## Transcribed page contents
________
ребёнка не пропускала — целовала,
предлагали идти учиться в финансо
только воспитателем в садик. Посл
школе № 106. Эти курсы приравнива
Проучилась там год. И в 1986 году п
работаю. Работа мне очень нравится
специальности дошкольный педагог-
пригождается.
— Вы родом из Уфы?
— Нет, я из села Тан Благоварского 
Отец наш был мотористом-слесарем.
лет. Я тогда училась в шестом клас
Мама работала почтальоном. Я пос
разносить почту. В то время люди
________
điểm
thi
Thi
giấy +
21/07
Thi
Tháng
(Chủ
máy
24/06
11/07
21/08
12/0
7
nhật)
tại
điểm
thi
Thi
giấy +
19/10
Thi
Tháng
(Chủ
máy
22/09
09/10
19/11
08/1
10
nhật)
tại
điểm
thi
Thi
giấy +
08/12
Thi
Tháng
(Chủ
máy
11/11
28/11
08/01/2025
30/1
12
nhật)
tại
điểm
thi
________
## Work instructions
Write down exactly the span of lines above from the one containing "ребёнка не пропускала" to the one containing "разносить почту. В то время люди", both ends included.

## Output below
ребёнка не пропускала — целовала,
предлагали идти учиться в финансо
только воспитателем в садик. Посл
школе № 106. Эти курсы приравнива
Проучилась там год. И в 1986 году п
работаю. Работа мне очень нравится
специальности дошкольный педагог-
пригождается.
— Вы родом из Уфы?
— Нет, я из села Тан Благоварского 
Отец наш был мотористом-слесарем.
лет. Я тогда училась в шестом клас
Мама работала почтальоном. Я пос
разносить почту. В то время люди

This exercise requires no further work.